MATERIAL FOR THIS TASK:
------
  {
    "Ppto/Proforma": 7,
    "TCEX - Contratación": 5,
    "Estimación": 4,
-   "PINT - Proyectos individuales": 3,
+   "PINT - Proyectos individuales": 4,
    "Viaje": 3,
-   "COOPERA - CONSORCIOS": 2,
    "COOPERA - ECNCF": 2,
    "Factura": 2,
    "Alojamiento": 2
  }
------
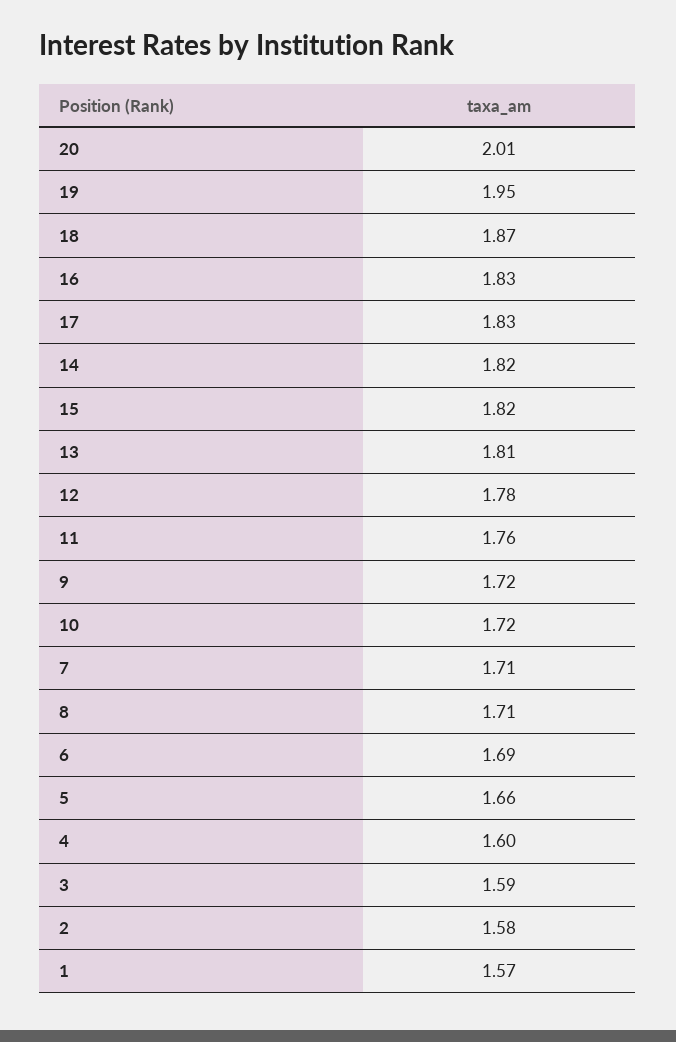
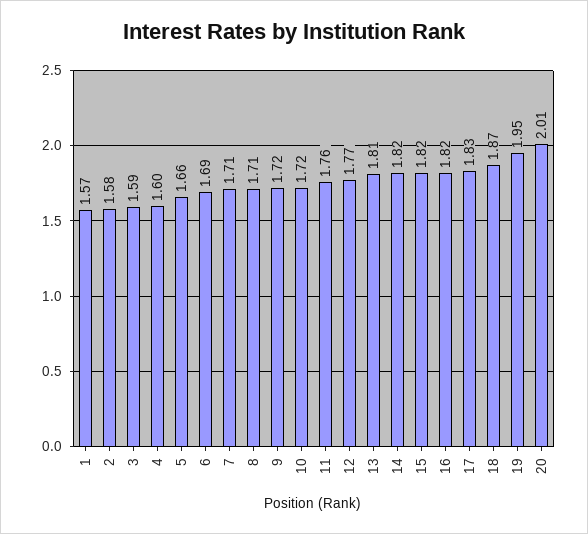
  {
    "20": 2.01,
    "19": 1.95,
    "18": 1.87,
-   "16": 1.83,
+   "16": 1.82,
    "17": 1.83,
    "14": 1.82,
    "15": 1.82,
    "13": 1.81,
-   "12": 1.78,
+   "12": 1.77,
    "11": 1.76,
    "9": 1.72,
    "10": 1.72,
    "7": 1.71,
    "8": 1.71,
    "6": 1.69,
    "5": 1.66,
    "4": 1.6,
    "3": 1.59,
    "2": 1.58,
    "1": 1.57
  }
------
PROBLEM TO WORK ON:
Copy all lines from the data above that contain the word "COOPERA".

SOLUTION TO THE PROBLEM:
-   "COOPERA - CONSORCIOS": 2,
    "COOPERA - ECNCF": 2,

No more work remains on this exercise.